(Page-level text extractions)
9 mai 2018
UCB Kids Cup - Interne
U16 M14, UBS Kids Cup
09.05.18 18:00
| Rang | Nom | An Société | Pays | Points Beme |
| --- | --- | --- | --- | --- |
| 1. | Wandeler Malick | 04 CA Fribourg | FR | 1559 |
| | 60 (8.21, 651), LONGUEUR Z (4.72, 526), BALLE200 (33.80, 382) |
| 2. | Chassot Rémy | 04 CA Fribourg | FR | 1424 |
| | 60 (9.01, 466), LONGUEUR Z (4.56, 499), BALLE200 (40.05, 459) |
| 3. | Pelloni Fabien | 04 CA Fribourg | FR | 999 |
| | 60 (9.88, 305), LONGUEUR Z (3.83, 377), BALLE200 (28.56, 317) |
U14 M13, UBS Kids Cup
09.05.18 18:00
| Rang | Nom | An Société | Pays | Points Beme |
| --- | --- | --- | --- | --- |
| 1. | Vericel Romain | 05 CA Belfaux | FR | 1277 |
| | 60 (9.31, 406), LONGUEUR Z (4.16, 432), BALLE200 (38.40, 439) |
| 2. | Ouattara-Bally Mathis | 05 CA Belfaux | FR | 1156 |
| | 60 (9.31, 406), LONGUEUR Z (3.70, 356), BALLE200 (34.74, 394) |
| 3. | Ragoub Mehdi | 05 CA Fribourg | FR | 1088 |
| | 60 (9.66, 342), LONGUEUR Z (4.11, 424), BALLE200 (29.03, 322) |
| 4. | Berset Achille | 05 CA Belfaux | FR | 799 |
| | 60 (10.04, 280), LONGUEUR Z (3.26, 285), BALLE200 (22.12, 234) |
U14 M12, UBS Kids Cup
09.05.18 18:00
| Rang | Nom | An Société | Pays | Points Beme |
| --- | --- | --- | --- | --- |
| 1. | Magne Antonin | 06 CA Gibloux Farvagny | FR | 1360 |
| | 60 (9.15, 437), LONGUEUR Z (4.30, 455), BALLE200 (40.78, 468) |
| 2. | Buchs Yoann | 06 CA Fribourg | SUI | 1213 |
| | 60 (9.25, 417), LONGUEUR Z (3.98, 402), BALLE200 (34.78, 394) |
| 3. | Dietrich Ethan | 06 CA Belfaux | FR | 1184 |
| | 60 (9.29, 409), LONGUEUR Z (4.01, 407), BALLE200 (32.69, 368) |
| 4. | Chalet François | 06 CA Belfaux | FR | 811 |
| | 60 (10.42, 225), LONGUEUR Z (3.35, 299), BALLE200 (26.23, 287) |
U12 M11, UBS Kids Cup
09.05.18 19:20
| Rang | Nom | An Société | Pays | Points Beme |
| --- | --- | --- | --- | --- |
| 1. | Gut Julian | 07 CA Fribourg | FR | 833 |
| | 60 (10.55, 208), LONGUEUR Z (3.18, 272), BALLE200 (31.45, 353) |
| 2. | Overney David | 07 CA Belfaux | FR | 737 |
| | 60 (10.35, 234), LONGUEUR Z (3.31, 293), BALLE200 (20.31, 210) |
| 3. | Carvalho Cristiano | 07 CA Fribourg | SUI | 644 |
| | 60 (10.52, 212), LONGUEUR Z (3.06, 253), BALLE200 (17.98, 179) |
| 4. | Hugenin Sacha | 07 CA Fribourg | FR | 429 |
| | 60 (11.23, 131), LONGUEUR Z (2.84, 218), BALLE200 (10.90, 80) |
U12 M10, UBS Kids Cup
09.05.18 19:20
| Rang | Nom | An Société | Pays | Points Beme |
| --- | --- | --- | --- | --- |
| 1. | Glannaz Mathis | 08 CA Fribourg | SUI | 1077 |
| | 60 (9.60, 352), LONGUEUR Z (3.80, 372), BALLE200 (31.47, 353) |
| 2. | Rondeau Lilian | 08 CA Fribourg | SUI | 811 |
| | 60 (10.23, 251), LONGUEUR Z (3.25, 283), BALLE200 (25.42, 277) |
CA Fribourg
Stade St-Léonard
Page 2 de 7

Exercise instructions - Return each full line of the entries that contains the word "Fribourg".

Answer space -
| 1. | Wandeler Malick | 04 CA Fribourg | FR | 1559 |
| 2. | Chassot Rémy | 04 CA Fribourg | FR | 1424 |
| 3. | Pelloni Fabien | 04 CA Fribourg | FR | 999 |
| 3. | Ragoub Mehdi | 05 CA Fribourg | FR | 1088 |
| 2. | Buchs Yoann | 06 CA Fribourg | SUI | 1213 |
| 1. | Gut Julian | 07 CA Fribourg | FR | 833 |
| 3. | Carvalho Cristiano | 07 CA Fribourg | SUI | 644 |
| 4. | Hugenin Sacha | 07 CA Fribourg | FR | 429 |
| 1. | Glannaz Mathis | 08 CA Fribourg | SUI | 1077 |
| 2. | Rondeau Lilian | 08 CA Fribourg | SUI | 811 |
CA Fribourg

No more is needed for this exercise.